Stanford builds lab on a chip for a penny
Stanford University School of Medicine researchers are introducing a “lab on a chip” they created with the aid of an inkjet printer.
Costing as little as 1 cent per chip to produce, the new technology could spark a medical diagnostics revolution – similar to the transformation created by low-cost genome sequencing, according to Stanford Genome Technology Center Director Ron Davis, professor of biochemistry and genetics.
The researchers published the work online Feb. 6 in the Proceedings of the National Academy of Sciences. Davis is the senior author. The lead author is Rahim Esfandyarpour, an engineering research associate at the genome center.
As the researchers see it, the inexpensive lab-on-a-chip technology has the potential to enhance diagnostic capabilities around the world, especially in developing countries. Due to inferior access to early diagnostics, the survival rate of breast cancer patients is only 40 percent in low-income nations – half the rate of cancer patients in developed nations, the researchers point out.
Other lethal diseases, such as malaria, tuberculosis and HIV, also have high incidence and bad patient outcomes in developing countries. Better access to cheap diagnostics could help turn this around, especially as most such equipment costs thousands of dollars, they say.
"Enabling early detection of diseases is one of the greatest opportunities we have for developing effective treatments," Esfandyarpour said. "Maybe $1 in the U.S. doesn't count that much, but somewhere in the developing world, it's a lot of money."
Esfandyarpour describes how it works:
A combination of microfluidics, electronics and inkjet printing technology, the lab on a chip is a two-part system. The first is a clear silicone microfluidic chamber for housing cells and a reusable electronic strip. The second part is a regular inkjet printer that can be used to print the electronic strip onto a flexible sheet of polyester using commercially available conductive nanoparticle ink.

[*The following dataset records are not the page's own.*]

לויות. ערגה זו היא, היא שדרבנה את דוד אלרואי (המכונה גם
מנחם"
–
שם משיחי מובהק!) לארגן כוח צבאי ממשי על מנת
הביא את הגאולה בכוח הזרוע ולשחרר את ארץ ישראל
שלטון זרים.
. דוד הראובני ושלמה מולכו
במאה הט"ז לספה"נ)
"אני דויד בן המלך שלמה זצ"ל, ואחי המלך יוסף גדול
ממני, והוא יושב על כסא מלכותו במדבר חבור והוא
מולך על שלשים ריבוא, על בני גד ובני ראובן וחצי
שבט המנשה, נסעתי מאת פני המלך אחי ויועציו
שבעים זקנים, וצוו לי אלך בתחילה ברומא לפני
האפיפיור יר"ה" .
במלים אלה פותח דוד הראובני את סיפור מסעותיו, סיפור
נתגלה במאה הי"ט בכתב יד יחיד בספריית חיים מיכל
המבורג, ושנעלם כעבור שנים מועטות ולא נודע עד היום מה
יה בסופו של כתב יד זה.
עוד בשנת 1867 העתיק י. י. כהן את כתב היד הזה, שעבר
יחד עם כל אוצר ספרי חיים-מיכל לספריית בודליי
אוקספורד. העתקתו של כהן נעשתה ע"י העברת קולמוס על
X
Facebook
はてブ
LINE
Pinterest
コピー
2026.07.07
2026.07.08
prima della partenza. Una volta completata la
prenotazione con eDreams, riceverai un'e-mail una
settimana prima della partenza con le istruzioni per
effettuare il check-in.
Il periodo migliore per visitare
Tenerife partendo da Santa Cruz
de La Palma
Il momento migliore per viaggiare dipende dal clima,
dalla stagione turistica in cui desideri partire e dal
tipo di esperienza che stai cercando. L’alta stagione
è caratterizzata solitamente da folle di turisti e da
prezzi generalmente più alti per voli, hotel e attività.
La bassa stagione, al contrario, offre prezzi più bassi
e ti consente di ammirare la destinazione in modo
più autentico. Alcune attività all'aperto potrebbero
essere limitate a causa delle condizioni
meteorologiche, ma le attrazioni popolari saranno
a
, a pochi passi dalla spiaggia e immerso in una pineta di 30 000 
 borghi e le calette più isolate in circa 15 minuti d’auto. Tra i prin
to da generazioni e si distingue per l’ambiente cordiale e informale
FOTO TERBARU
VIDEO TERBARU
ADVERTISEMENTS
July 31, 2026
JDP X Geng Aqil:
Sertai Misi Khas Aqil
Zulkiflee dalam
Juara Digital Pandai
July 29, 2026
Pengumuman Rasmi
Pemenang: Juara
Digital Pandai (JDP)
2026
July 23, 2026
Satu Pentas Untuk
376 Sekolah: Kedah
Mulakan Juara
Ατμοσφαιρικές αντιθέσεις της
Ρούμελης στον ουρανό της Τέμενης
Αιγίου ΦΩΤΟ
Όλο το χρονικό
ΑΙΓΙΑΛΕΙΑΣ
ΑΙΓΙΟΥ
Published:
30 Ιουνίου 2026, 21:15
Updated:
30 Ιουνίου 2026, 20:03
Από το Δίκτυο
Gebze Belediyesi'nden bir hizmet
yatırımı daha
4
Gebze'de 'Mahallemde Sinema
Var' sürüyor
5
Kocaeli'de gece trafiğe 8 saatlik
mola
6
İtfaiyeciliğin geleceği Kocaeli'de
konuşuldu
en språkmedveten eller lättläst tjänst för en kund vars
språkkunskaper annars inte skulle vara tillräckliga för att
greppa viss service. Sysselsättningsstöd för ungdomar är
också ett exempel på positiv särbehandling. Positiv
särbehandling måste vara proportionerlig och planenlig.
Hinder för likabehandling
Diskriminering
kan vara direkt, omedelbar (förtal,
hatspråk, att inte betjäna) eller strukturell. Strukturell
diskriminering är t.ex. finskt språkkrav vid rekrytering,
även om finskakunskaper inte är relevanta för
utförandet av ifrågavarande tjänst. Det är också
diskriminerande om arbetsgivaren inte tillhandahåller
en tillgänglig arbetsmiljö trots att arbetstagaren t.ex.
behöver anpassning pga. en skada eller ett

"We designed it to eliminate the need for clean-room facilities and trained personnel to fabricate such a device," said Esfandyarpour, an electrical engineer by training.
One chip can be produced in about 20 minutes, he said.
The technology has the potential to not only advance healthcare, but also to accelerate basic and applied research, according to Esfandyarpour:
It would allow scientists and clinicians to potentially analyze more cells in shorter time periods, manipulate stem cells to achieve efficient gene transfer and develop cost-effective ways to diagnose diseases.